Kuala Lumpur (VNA) - Malaysia is the world’s second-largest dumping ground for plastic waste from the European Union (EU), undermining its government’s commitments to prevent the Southeast Asian nation from becoming a dumping ground for detritus from around the world.
Data from the Statistical Office of the EU (Eurostat) showed that the amount of plastic waste from this bloc to Malaysia last year increased by 35% compared to 2022. The EU exported 8.5 million tonnes of paper, plastic, and glass to other countries in 2023, up 34% from the year before, of which over a fifth of its destined for dumps in Malaysia.
For exports of recyclable plastic, Türkiye was the largest destination (at 22%), followed by Malaysia (21%) and Indonesia (19%). The volume exported into Malaysia amounted to 283,000 tonnes in 2023, an increase of 99,000 tonnes from the previous year, according to EU data.

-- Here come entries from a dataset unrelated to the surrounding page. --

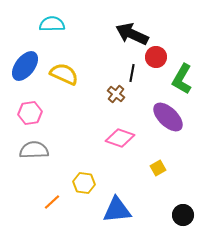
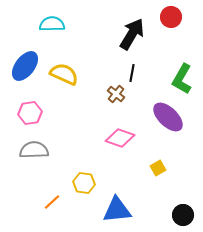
black arrow: rotated 96 degrees clockwise
red circle: moved 15 px right, 40 px up
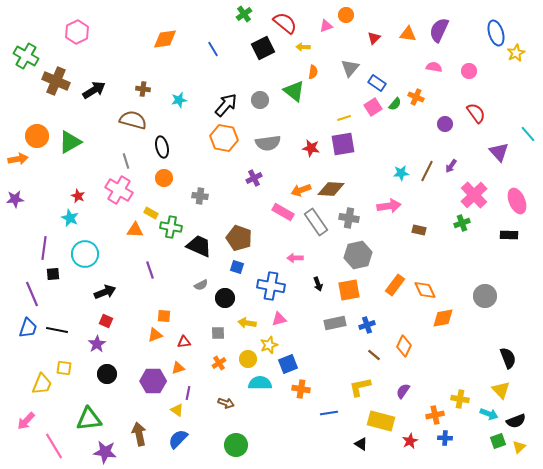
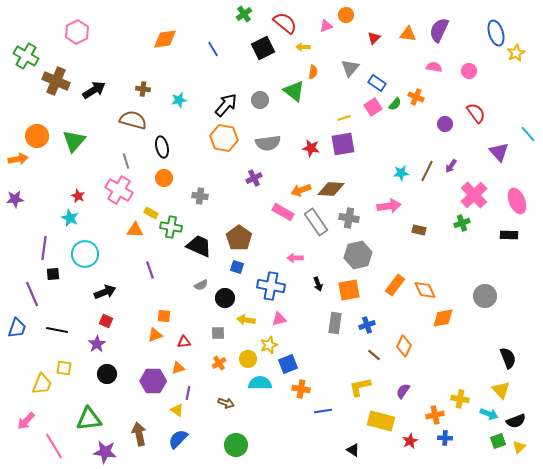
green triangle at (70, 142): moved 4 px right, 1 px up; rotated 20 degrees counterclockwise
brown pentagon at (239, 238): rotated 15 degrees clockwise
yellow arrow at (247, 323): moved 1 px left, 3 px up
gray rectangle at (335, 323): rotated 70 degrees counterclockwise
blue trapezoid at (28, 328): moved 11 px left
blue line at (329, 413): moved 6 px left, 2 px up
black triangle at (361, 444): moved 8 px left, 6 px down
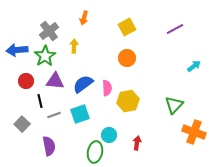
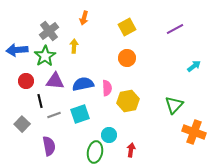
blue semicircle: rotated 25 degrees clockwise
red arrow: moved 6 px left, 7 px down
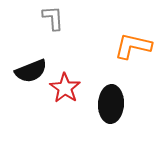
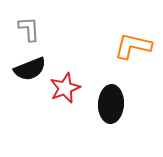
gray L-shape: moved 24 px left, 11 px down
black semicircle: moved 1 px left, 2 px up
red star: rotated 16 degrees clockwise
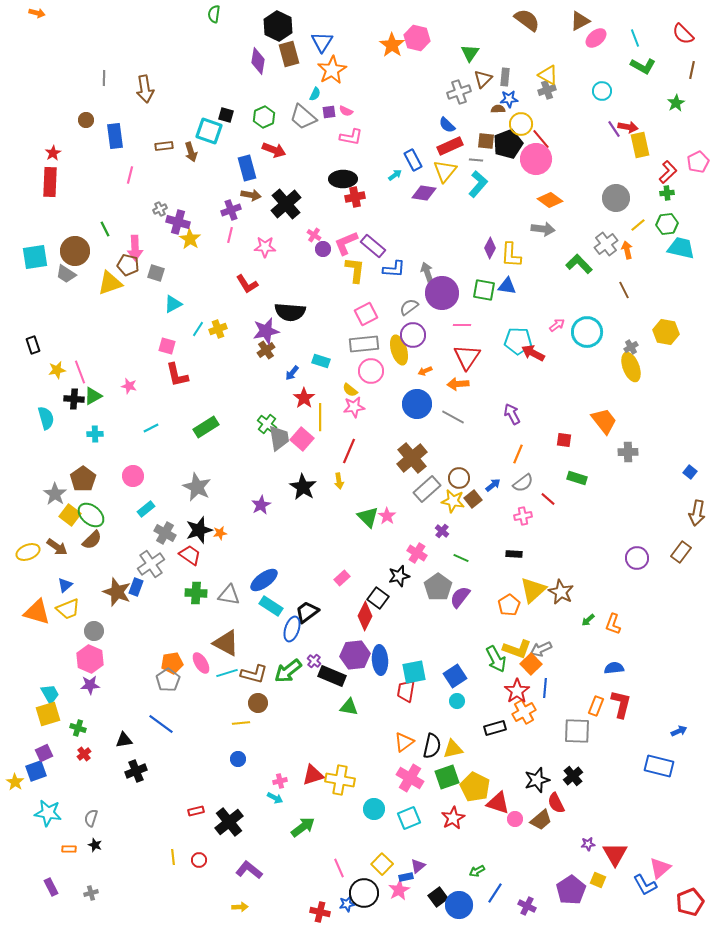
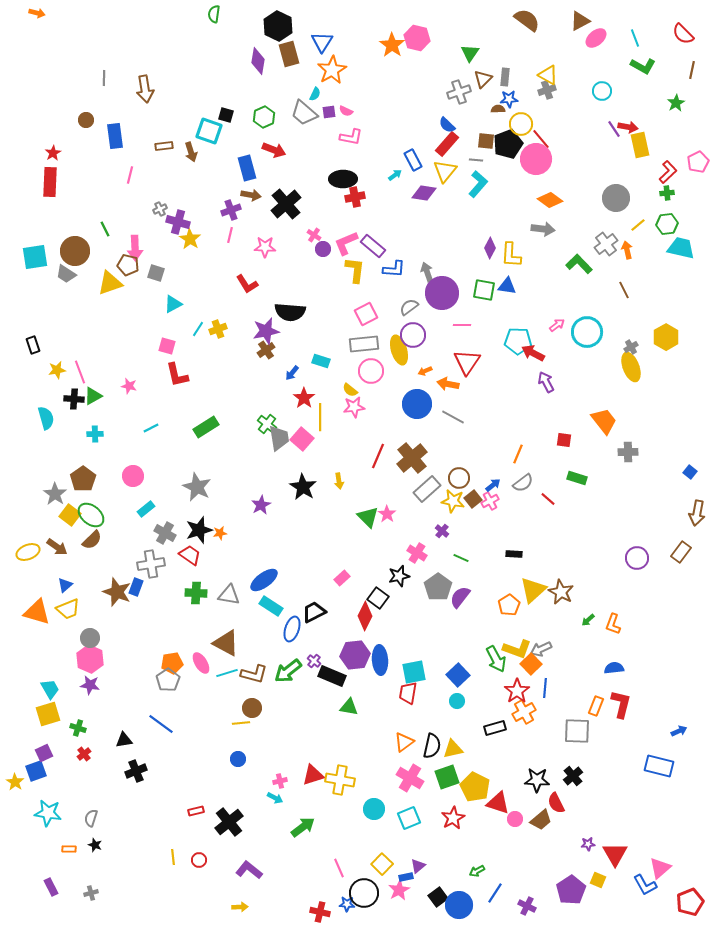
gray trapezoid at (303, 117): moved 1 px right, 4 px up
red rectangle at (450, 146): moved 3 px left, 2 px up; rotated 25 degrees counterclockwise
yellow hexagon at (666, 332): moved 5 px down; rotated 20 degrees clockwise
red triangle at (467, 357): moved 5 px down
orange arrow at (458, 384): moved 10 px left; rotated 15 degrees clockwise
purple arrow at (512, 414): moved 34 px right, 32 px up
red line at (349, 451): moved 29 px right, 5 px down
pink star at (387, 516): moved 2 px up
pink cross at (523, 516): moved 33 px left, 15 px up; rotated 18 degrees counterclockwise
gray cross at (151, 564): rotated 24 degrees clockwise
black trapezoid at (307, 612): moved 7 px right; rotated 10 degrees clockwise
gray circle at (94, 631): moved 4 px left, 7 px down
blue square at (455, 676): moved 3 px right, 1 px up; rotated 10 degrees counterclockwise
purple star at (90, 685): rotated 12 degrees clockwise
red trapezoid at (406, 691): moved 2 px right, 2 px down
cyan trapezoid at (50, 694): moved 5 px up
brown circle at (258, 703): moved 6 px left, 5 px down
black star at (537, 780): rotated 20 degrees clockwise
blue star at (347, 904): rotated 14 degrees clockwise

In November 2023, EU lawmakers pledged to ban exports of plastic waste to countries outside the Organisation for Economic Cooperation and Development (OECD) from mid-2026. The OECD mainly consists of high-income economies and developed countries, and Malaysia is not a member of the organisation.
A report by plastic waste trade watchdog group Basel Action Network (BAN) criticised the EU for the continued increase in plastic waste exports to poorer countries, which reached 78,000 tonnes in June 2024, compared to 58,000 tonnes of the same period last year. It also called on the High Ambition Alliance (HAC) countries to immediately stop exporting their plastic waste to non-OECD countries, Mexico, and Türkiye.
Malaysia’s Environment Minister Nik Nazmi declared in June that the government does not want the country to become the world's rubbish bin in the face of reports about the booming trade in legally imported waste materials from the West alongside illicit imports run by foreign gangs./.